**WHAT YOU ARE ASKED TO DO**
Report how many lines in the records below hold the word "guide". Add nothing to the number.

**Source texts of formatted documents**
* * * * * * * * *
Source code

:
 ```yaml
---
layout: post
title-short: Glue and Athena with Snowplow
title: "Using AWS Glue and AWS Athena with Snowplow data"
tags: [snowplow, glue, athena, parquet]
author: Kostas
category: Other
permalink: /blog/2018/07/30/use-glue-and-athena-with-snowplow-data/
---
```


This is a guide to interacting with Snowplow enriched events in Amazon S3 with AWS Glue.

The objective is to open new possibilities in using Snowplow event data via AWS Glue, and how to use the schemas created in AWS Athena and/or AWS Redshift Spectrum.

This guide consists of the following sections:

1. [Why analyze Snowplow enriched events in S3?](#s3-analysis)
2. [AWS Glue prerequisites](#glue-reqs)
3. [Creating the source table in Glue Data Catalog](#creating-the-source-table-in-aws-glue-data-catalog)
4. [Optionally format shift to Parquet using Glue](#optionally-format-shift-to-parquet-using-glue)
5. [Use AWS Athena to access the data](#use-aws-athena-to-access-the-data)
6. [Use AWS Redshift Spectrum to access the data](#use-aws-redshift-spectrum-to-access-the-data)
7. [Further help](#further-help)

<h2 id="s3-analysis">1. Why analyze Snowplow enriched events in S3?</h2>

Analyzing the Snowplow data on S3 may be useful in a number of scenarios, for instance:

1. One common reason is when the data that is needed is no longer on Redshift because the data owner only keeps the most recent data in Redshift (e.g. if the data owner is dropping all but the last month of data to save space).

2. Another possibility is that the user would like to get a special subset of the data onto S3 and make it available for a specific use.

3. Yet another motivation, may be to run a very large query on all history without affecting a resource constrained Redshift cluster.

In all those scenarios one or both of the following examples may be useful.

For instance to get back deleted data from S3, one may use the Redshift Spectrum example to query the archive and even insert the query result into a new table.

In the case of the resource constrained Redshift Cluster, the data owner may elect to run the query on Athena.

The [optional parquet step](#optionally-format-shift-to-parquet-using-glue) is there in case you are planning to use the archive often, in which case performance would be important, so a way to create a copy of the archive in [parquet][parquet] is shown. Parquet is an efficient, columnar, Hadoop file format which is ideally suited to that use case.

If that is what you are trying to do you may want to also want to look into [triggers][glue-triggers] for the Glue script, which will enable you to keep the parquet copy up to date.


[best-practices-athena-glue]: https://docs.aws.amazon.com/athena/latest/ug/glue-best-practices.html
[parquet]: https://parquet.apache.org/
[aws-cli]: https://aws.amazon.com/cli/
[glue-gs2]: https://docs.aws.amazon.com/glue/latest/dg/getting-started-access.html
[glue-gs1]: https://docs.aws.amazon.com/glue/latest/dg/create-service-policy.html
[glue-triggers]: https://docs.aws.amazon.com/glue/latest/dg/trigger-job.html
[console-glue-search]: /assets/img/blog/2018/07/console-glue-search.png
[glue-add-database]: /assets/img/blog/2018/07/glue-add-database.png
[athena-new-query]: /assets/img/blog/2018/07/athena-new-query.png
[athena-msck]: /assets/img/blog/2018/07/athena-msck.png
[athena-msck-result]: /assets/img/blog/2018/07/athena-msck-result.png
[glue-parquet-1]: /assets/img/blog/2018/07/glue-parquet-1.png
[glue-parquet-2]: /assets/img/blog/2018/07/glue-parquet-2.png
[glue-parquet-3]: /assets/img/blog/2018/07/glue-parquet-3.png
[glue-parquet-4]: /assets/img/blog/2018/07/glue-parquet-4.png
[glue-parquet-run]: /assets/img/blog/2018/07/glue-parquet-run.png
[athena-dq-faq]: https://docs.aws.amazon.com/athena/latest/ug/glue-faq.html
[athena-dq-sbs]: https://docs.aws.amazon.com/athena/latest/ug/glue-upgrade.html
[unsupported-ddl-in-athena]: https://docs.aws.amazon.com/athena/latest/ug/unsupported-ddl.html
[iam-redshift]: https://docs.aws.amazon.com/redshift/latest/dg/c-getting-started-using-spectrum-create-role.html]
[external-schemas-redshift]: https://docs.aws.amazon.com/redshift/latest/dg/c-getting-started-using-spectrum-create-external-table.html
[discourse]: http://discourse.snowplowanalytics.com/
* * * * * * * * *
**TASK SOLUTION**
2